» **TASK**
Copy everything from the line containing "## Installing in CentOS" down to the line containing "sudo yum install swig", changing each "yum" to "dnf" and leaving everything else as it is.

(Source texts of formatted documents)
===

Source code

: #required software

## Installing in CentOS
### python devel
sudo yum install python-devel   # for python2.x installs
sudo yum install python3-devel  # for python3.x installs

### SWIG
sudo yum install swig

===

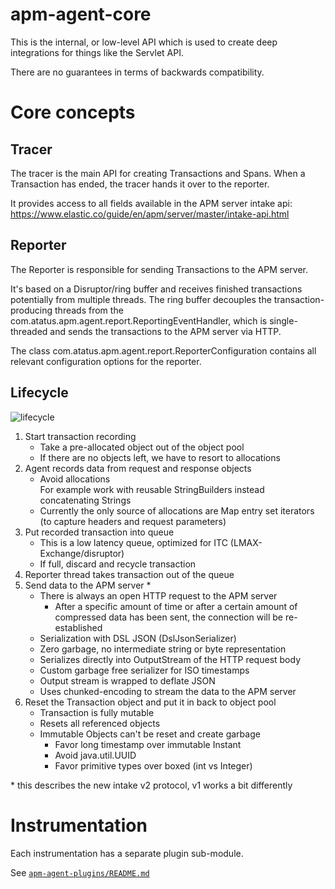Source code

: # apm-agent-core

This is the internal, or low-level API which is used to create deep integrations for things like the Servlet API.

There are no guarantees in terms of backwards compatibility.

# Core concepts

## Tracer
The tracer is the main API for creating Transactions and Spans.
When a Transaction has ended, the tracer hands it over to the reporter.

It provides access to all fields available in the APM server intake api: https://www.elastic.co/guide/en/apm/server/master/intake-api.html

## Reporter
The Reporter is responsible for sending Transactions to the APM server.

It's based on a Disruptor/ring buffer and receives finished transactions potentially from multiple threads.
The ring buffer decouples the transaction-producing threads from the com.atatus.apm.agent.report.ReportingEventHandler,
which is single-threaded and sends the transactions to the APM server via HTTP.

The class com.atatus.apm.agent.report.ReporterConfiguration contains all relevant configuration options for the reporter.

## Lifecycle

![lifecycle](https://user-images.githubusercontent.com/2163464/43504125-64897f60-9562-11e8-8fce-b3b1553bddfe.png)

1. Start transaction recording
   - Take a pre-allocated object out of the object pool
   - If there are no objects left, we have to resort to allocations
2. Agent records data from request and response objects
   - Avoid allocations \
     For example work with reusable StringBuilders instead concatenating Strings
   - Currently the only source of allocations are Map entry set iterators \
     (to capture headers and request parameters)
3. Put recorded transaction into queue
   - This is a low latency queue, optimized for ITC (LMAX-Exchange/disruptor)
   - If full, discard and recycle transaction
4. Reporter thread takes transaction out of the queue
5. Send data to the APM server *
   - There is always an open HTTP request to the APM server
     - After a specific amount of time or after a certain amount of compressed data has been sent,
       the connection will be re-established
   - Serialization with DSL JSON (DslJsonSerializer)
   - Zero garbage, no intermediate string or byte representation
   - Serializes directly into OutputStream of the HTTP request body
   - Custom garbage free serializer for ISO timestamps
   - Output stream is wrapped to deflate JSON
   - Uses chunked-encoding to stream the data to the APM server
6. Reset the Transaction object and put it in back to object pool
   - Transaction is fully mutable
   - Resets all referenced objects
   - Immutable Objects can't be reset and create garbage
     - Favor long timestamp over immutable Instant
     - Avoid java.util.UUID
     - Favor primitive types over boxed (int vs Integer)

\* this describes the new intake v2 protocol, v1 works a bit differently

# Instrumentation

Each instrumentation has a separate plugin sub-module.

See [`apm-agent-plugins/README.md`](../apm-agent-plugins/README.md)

===

» **ANSWER FOR THIS EXERCISE**
## Installing in CentOS
### python devel
sudo dnf install python-devel   # for python2.x installs
sudo dnf install python3-devel  # for python3.x installs

### SWIG
sudo dnf install swig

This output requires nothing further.